On the Road is a weekday feature spotlighting reader photo submissions.
From the exotic to the familiar, whether you’re traveling or in your own backyard, we would love to see the world through your eyes.
St. Mark’s Square is the spiritual center of Venetian life. It’s enormous and, of course, pedestrian-only. One side is dominated by St. Mark’s Basilica, but two of the other sides are largely restaurants. There are several that have extensive outdoor seating – maybe in the range of a couple hundred seats each – and you can sit there and watch the goings-on in the square. There’s a lot to watch.

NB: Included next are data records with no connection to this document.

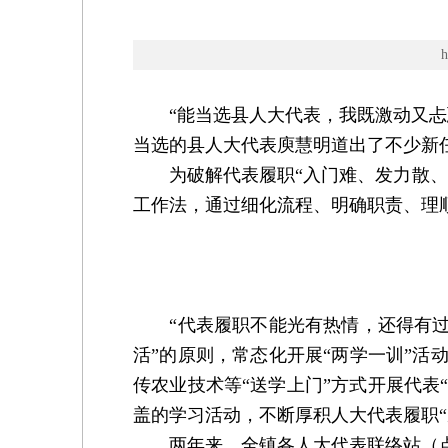
“能当选县人大代表，我既激动又忐忑
当选的县人大代表庾慧明道出了不少新
为破解代表履职“入门难、发力散、实
工作法，通过细化流程、明确职责、理
“代表履职不能光有热情，还得有过硬
活”的原则，常态化开展“两学一训”活
传农业技术等“送学上门”方式开展代表
盖的学习活动，不断厚积人大代表履职“
两年来，全镇各人大代表联络站（点）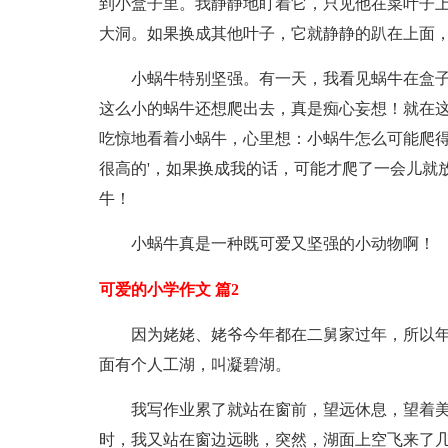
到小盒子里。我静静地盯着它，只见他在菜叶子
大洞。如果换成其他叶子，它就静静的趴在上面
小蜗牛特别坚强。有一天，我看见蜗牛在盒
这么小的蜗牛还想爬出去，真是痴心妄想！就在
吃惊地看着小蜗牛，心里想：小蜗牛怎么可能爬
很高的'，如果换成我的话，可能才爬了一会儿就
牛！
小蜗牛真是一种既可爱又坚强的小动物啊！
可爱的小学作文 篇2
因为姥姥、姥爷今年都在二舅家过年，所以
面有个人工湖，叫凝碧湖。
我写作业累了就站在窗前，望远休息，望着
时，我又站在窗边远眺，突然，湖面上空飞来了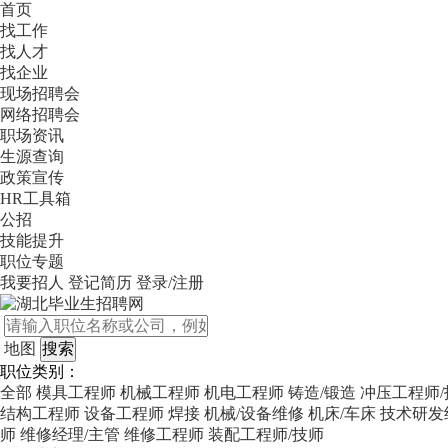
首页
找工作
找人才
找企业
现场招聘会
网络招聘会
职场资讯
生源查询
政策宣传
HR工具箱
公招
技能提升
职位专题
我要招人
登记简历
登录/注册
地图
职位类别：
全部
模具工程师
机械工程师
机电工程师
铸造/锻造
冲压工程师/
结构工程师
设备工程师
焊接
机械/设备维修
机床/车床
技术研发
师
维修经理/主管
维修工程师
装配工程师/技师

Here’s a wide view of the square, with the church at the back. This looks pretty empty, but there still are a lot of people there.

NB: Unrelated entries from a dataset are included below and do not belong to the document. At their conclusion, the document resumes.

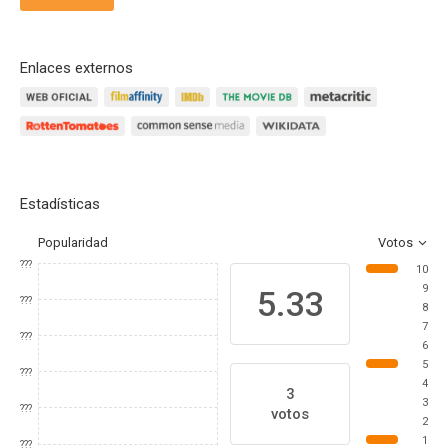
Enlaces externos
Estadísticas
Popularidad
Votos
???
10
9
5.33
???
8
7
???
6
5
???
4
3
3
???
votos
2
1
???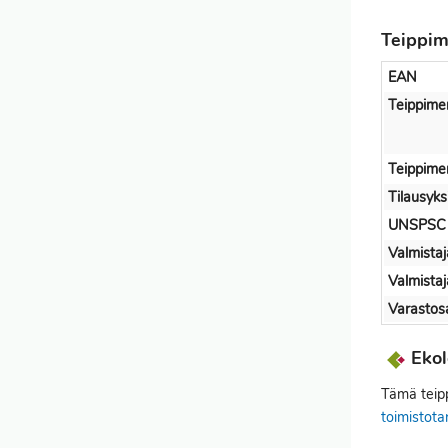
Teippim
EAN
Teippimer
Teippime
Tilausyks
UNSPSC
Valmistaj
Valmista
Varastos
Ekol
Tämä teipp
toimistota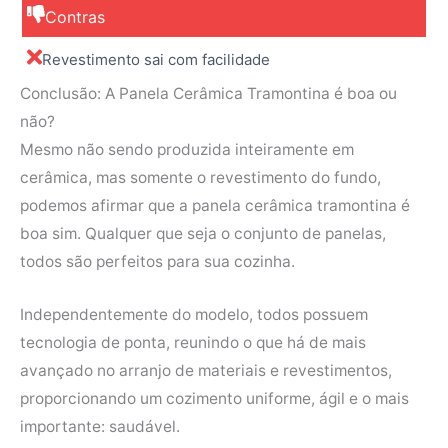
Contras
Revestimento sai com facilidade
Conclusão: A Panela Cerâmica Tramontina é boa ou
não?
Mesmo não sendo produzida inteiramente em
cerâmica, mas somente o revestimento do fundo,
podemos afirmar que a panela cerâmica tramontina é
boa sim. Qualquer que seja o conjunto de panelas,
todos são perfeitos para sua cozinha.
Independentemente do modelo, todos possuem
tecnologia de ponta, reunindo o que há de mais
avançado no arranjo de materiais e revestimentos,
proporcionando um cozimento uniforme, ágil e o mais
importante: saudável.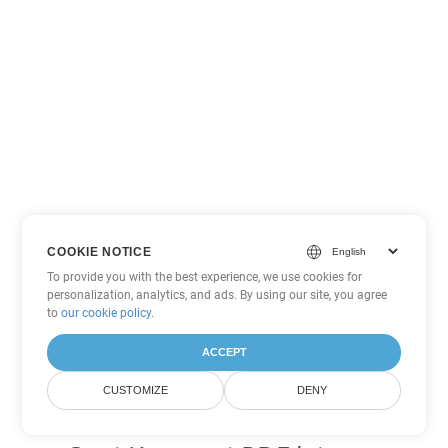
COOKIE NOTICE
To provide you with the best experience, we use cookies for
personalization, analytics, and ads. By using our site, you agree
to
our cookie policy
.
ACCEPT
CUSTOMIZE
DENY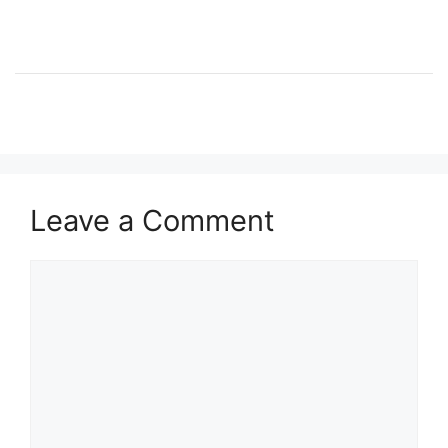
Leave a Comment
Comment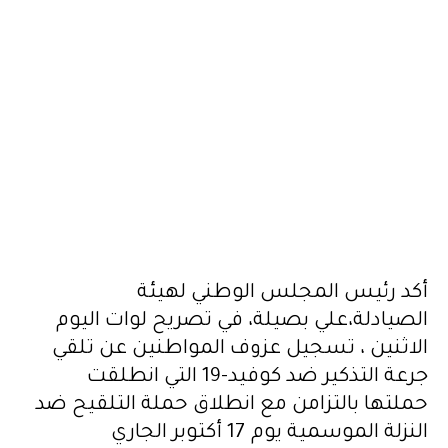
أكد رئيس المجلس الوطني لهيئة
الصيادلة،علي بصيلة، في تصريح لوات اليوم
الاثنين ، تسجيل عزوف المواطنين عن تلقي
جرعة التذكير ضد كوفيد-19 التي انطلقت
حملتها بالتزامن مع انطلاق حملة التلقيح ضد
النزلة الموسمية يوم 17 أكتوبر الجاري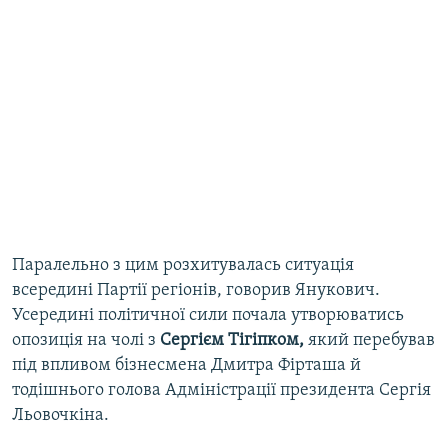
Паралельно з цим розхитувалась ситуація
всередині Партії регіонів, говорив Янукович.
Усередині політичної сили почала утворюватись
опозиція на чолі з
Сергієм Тігіпком,
який перебував
під впливом бізнесмена Дмитра Фірташа й
тодішнього голова Адміністрації президента Сергія
Льовочкіна.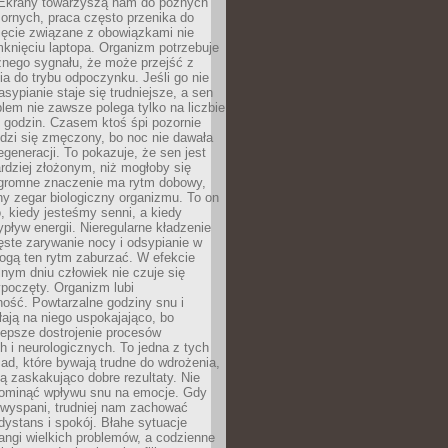
. Ekrany towarzyszą nam do późnych
ornych, praca często przenika do
ięcie związane z obowiązkami nie
knięciu laptopa. Organizm potrzebuje
źnego sygnału, że może przejść z
nia do trybu odpoczynku. Jeśli go nie
asypianie staje się trudniejsze, a sen
blem nie zawsze polega tylko na liczbie
 godzin. Czasem ktoś śpi pozornie
udzi się zmęczony, bo noc nie dawała
egeneracji. To pokazuje, że sen jest
dziej złożonym, niż mogłoby się
romne znaczenie ma rytm dobowy,
lny zegar biologiczny organizmu. To on
, kiedy jesteśmy senni, a kiedy
pływ energii. Nieregularne kładzenie
ęste zarywanie nocy i odsypianie w
gą ten rytm zaburzać. W efekcie
nym dniu człowiek nie czuje się
poczęty. Organizm lubi
ość. Powtarzalne godziny snu i
łają na niego uspokajająco, bo
lepsze dostrojenie procesów
 i neurologicznych. To jedna z tych
ad, które bywają trudne do wdrożenia,
ą zaskakująco dobre rezultaty. Nie
ominąć wpływu snu na emocje. Gdy
ewyspani, trudniej nam zachować
 dystans i spokój. Błahe sytuacje
rangi wielkich problemów, a codzienne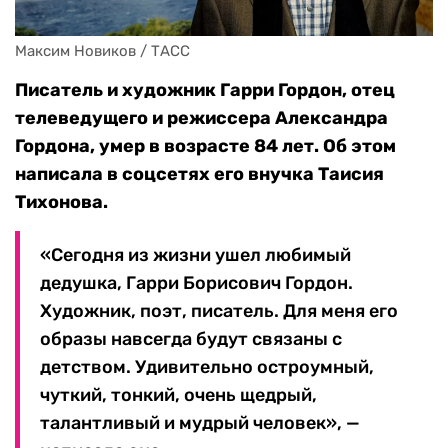
Максим Новиков / ТАСС
Писатель и художник Гарри Гордон, отец
телеведущего и режиссера Александра
Гордона, умер в возрасте 84 лет. Об этом
написала в соцсетях его внучка Таисия
Тихонова.
«Сегодня из жизни ушел любимый
дедушка, Гарри Борисович Гордон.
Художник, поэт, писатель. Для меня его
образы навсегда будут связаны с
детством. Удивительно остроумный,
чуткий, тонкий, очень щедрый,
талантливый и мудрый человек», —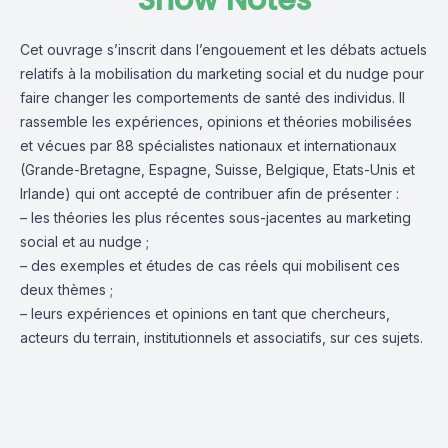
Show Notes
Cet ouvrage s’inscrit dans l’engouement et les débats actuels
relatifs à la mobilisation du marketing social et du nudge pour
faire changer les comportements de santé des individus. Il
rassemble les expériences, opinions et théories mobilisées
et vécues par 88 spécialistes nationaux et internationaux
(Grande-Bretagne, Espagne, Suisse, Belgique, Etats-Unis et
Irlande) qui ont accepté de contribuer afin de présenter :
– les théories les plus récentes sous-jacentes au marketing
social et au nudge ;
– des exemples et études de cas réels qui mobilisent ces
deux thèmes ;
– leurs expériences et opinions en tant que chercheurs,
acteurs du terrain, institutionnels et associatifs, sur ces sujets.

There were street vendors all over St. Mark’s Square. They’re split about evenly between selling souvenirs, like this one, and fake designer goods. The striped shirts are supposed to be like the ones gondoliers wear.
A lot of the time, there are more pigeons than people in the square, and they are practically tame or at least as close to tame as feral pigeons can be. Here’s an example – if you hold out your hand, pigeons will land on it.
Sitting in your wicker café chair gives you the chance to see things like this. Seemingly out of nowhere came a procession of people dressed in 17th century (I think) clothes, walking from the church side of the square to the other end.
The rest of the photos are of the basilica. It actually was built as a chapel(!) for the doge and dates back to the 11
century C.E., but let’s say it’s been enhanced significantly since then. Probably most importantly, the domes were raised to their current height in the 13th century. This photo is of the main entrance. The winged lion is a symbol of St. Mark.
Our tour was in the evening, when the basilica was closed for the day. We went inside and it was pretty dark. Then they turned on the lights so we could see everything. It was pretty dramatic. This shot is looking upward into one of the domes. The scenes are all from Genesis – around the outer edge you see the story of Adam and Eve eating the forbidden fruit.
This is the Pala D’Oro, which is behind the main altar. There are about 250 enamel portraits on gold, imported from Byzantium in the 11th and 12th centuries. These apparently were purchased, but a lot of the relics in the basilica were taken during the Crusades. Among them were the bones of St. Mark, which basically were stolen from a cemetery. (As usual for such things, nobody really knows if they were the right bones.) At one point the bones disappeared, and were miraculously found during a renovation project in the middle of a big column. (Hey, I’m just reporting.)
A view along the transept. The whole interior is gold. It’s really something.